*Exercise*
Give the number of lines in the records below that contain the word "para". State only that number.

(Extracted page text data)
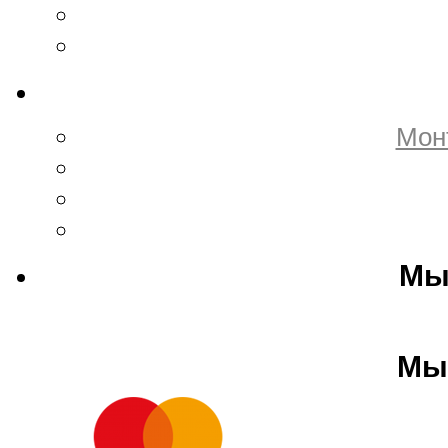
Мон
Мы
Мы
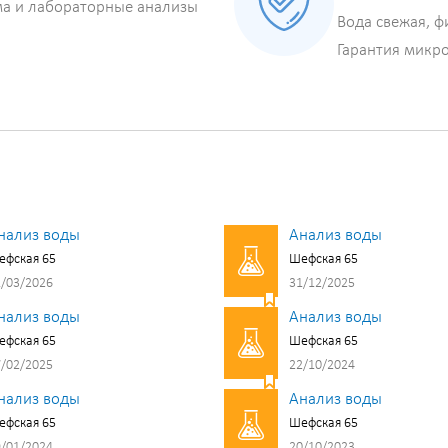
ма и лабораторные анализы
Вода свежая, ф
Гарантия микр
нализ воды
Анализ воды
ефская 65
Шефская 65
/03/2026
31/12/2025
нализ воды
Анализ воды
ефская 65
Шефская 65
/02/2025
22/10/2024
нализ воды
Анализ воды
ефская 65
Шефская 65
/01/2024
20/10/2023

--

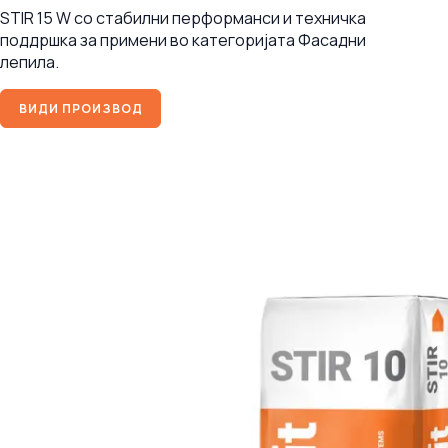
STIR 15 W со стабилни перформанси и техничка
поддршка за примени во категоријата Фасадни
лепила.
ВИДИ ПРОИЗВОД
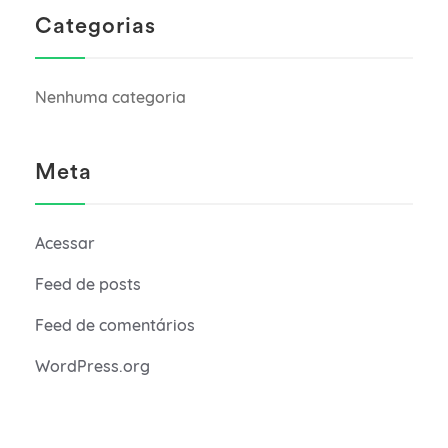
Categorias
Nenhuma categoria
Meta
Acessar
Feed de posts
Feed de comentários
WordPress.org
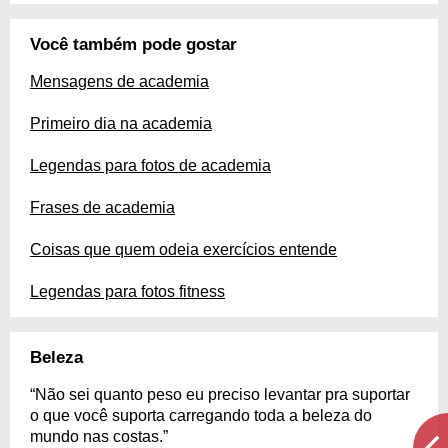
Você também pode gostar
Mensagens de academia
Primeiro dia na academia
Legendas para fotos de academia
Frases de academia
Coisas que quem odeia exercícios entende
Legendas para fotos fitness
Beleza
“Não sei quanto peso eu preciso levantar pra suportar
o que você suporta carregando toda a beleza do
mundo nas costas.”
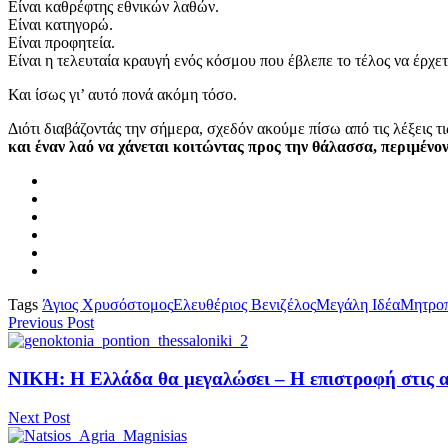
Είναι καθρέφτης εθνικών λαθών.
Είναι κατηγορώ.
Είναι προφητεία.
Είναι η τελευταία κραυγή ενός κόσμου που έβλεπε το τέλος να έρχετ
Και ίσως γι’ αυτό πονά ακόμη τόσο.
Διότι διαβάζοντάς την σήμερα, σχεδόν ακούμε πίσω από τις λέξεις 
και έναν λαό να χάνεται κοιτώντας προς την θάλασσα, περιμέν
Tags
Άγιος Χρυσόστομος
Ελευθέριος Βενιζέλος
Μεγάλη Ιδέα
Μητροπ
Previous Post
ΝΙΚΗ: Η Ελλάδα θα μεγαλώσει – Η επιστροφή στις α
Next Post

*Written answer*
2